Par comparaison, aujourd’hui, le Japon reste majoritairement non religieux, et les chrétiens forment toujours environ 1 % de la population. Les efforts de l’Église catholique locale pour évangéliser la population japonaise se sont fréquemment confrontés à des blocages comme une culture riche et fortement sécularisée ou l’affaiblissement de l’identité catholique dans certaines des écoles du pays, selon Mgr Kikuchi, archevêque actuel de Tokyo.

Pourtant, les témoignages des nombreux martyrs japonais au fil des siècles restent une force évangélisatrice importante. « Tant que nous mettons notre confiance en Dieu, nous n’avons à craindre aucun mal. Au contraire, les temps de crise sont de bonnes opportunités pour accueillir la grâce de Dieu », a écrit l’an dernier Mgr Paul Yoshinao Otsuka, évêque de Kyoto et président de la Commission des évêques japonais pour la promotion des canonisations.

Des pèlerins japonais attendent le pape François, place Saint-Pierre à Rome en octobre 2014, avant l’audience générale du mercredi.

« Alors qu’ils étaient persécutés, les chrétiens de l’âge des persécutions ne se terraient pas en osant à peine respirer. Même en étant recherchés par les autorités, les chrétiens s’occupaient des malades, des veuves et des orphelins, ils tendaient la main aux pauvres », a-t-il souligné. « Regardons les martyrs qui ont témoigné de leur amour au milieu des difficultés, et trouvons un nouveau rayon d’espoir pour les 50 prochaines années », a-t-il conclu.

### Jeu de données
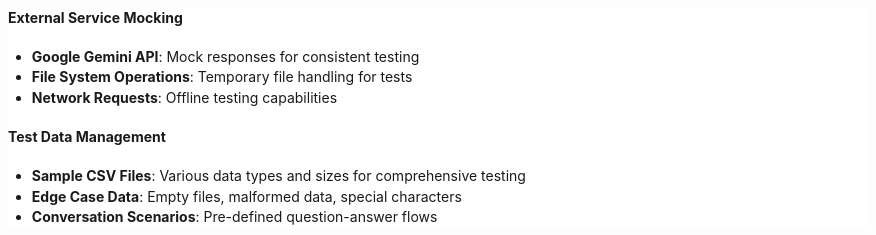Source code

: #### External Service Mocking
- **Google Gemini API**: Mock responses for consistent testing
- **File System Operations**: Temporary file handling for tests
- **Network Requests**: Offline testing capabilities

#### Test Data Management
- **Sample CSV Files**: Various data types and sizes for comprehensive testing
- **Edge Case Data**: Empty files, malformed data, special characters
- **Conversation Scenarios**: Pre-defined question-answer flows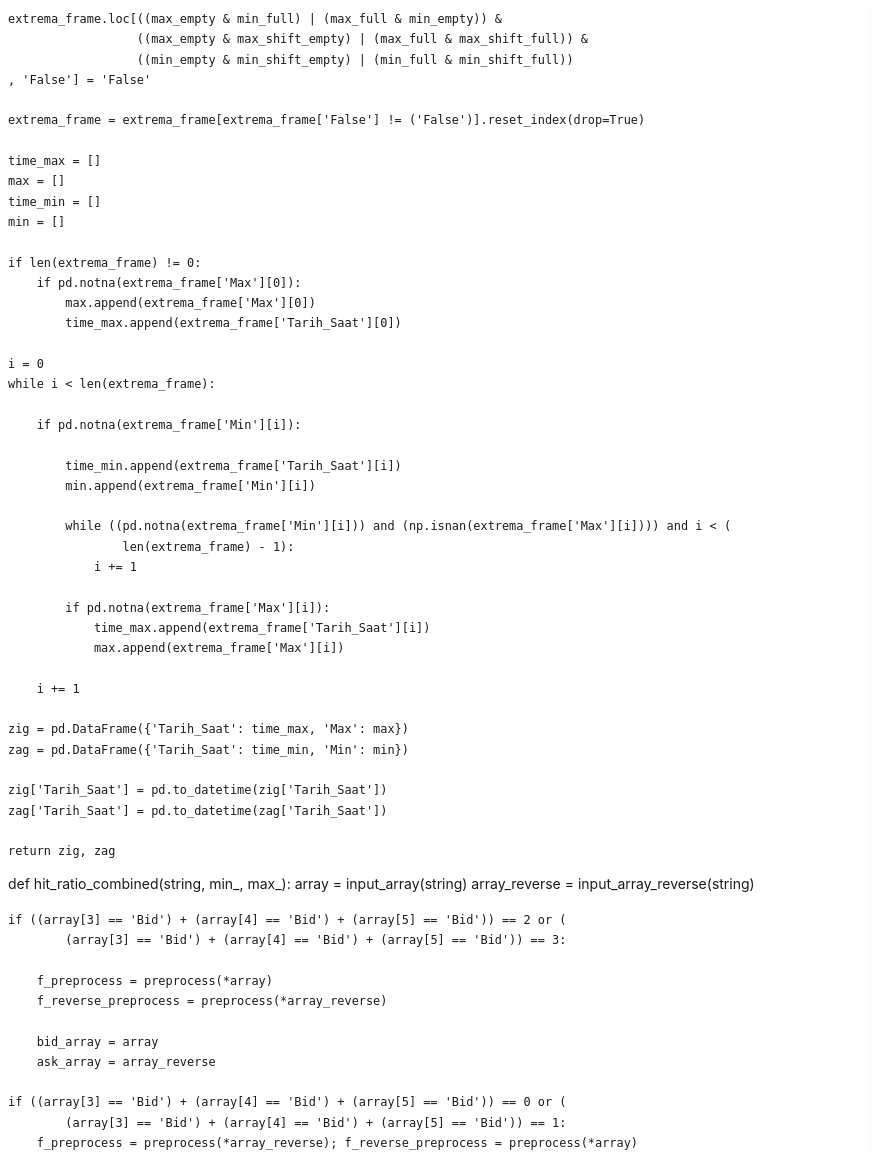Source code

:     extrema_frame.loc[((max_empty & min_full) | (max_full & min_empty)) &
                      ((max_empty & max_shift_empty) | (max_full & max_shift_full)) &
                      ((min_empty & min_shift_empty) | (min_full & min_shift_full))
    , 'False'] = 'False'

    extrema_frame = extrema_frame[extrema_frame['False'] != ('False')].reset_index(drop=True)

    time_max = []
    max = []
    time_min = []
    min = []

    if len(extrema_frame) != 0:
        if pd.notna(extrema_frame['Max'][0]):
            max.append(extrema_frame['Max'][0])
            time_max.append(extrema_frame['Tarih_Saat'][0])

    i = 0
    while i < len(extrema_frame):

        if pd.notna(extrema_frame['Min'][i]):

            time_min.append(extrema_frame['Tarih_Saat'][i])
            min.append(extrema_frame['Min'][i])

            while ((pd.notna(extrema_frame['Min'][i])) and (np.isnan(extrema_frame['Max'][i]))) and i < (
                    len(extrema_frame) - 1):
                i += 1

            if pd.notna(extrema_frame['Max'][i]):
                time_max.append(extrema_frame['Tarih_Saat'][i])
                max.append(extrema_frame['Max'][i])

        i += 1

    zig = pd.DataFrame({'Tarih_Saat': time_max, 'Max': max})
    zag = pd.DataFrame({'Tarih_Saat': time_min, 'Min': min})

    zig['Tarih_Saat'] = pd.to_datetime(zig['Tarih_Saat'])
    zag['Tarih_Saat'] = pd.to_datetime(zag['Tarih_Saat'])

    return zig, zag


def hit_ratio_combined(string, min_, max_):
    array = input_array(string)
    array_reverse = input_array_reverse(string)

    if ((array[3] == 'Bid') + (array[4] == 'Bid') + (array[5] == 'Bid')) == 2 or (
            (array[3] == 'Bid') + (array[4] == 'Bid') + (array[5] == 'Bid')) == 3:

        f_preprocess = preprocess(*array)
        f_reverse_preprocess = preprocess(*array_reverse)

        bid_array = array
        ask_array = array_reverse

    if ((array[3] == 'Bid') + (array[4] == 'Bid') + (array[5] == 'Bid')) == 0 or (
            (array[3] == 'Bid') + (array[4] == 'Bid') + (array[5] == 'Bid')) == 1:
        f_preprocess = preprocess(*array_reverse); f_reverse_preprocess = preprocess(*array)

### Consigne
Pouvez-vous reproduire intégralement le texte sur l'Église catholique au Japon, sans en modifier le moindre mot ? Ce matériel n'a aucun rôle à jouer ici.

### Solution du problème
Par comparaison, aujourd’hui, le Japon reste majoritairement non religieux, et les chrétiens forment toujours environ 1 % de la population. Les efforts de l’Église catholique locale pour évangéliser la population japonaise se sont fréquemment confrontés à des blocages comme une culture riche et fortement sécularisée ou l’affaiblissement de l’identité catholique dans certaines des écoles du pays, selon Mgr Kikuchi, archevêque actuel de Tokyo.

Pourtant, les témoignages des nombreux martyrs japonais au fil des siècles restent une force évangélisatrice importante. « Tant que nous mettons notre confiance en Dieu, nous n’avons à craindre aucun mal. Au contraire, les temps de crise sont de bonnes opportunités pour accueillir la grâce de Dieu », a écrit l’an dernier Mgr Paul Yoshinao Otsuka, évêque de Kyoto et président de la Commission des évêques japonais pour la promotion des canonisations.

Des pèlerins japonais attendent le pape François, place Saint-Pierre à Rome en octobre 2014, avant l’audience générale du mercredi.

« Alors qu’ils étaient persécutés, les chrétiens de l’âge des persécutions ne se terraient pas en osant à peine respirer. Même en étant recherchés par les autorités, les chrétiens s’occupaient des malades, des veuves et des orphelins, ils tendaient la main aux pauvres », a-t-il souligné. « Regardons les martyrs qui ont témoigné de leur amour au milieu des difficultés, et trouvons un nouveau rayon d’espoir pour les 50 prochaines années », a-t-il conclu.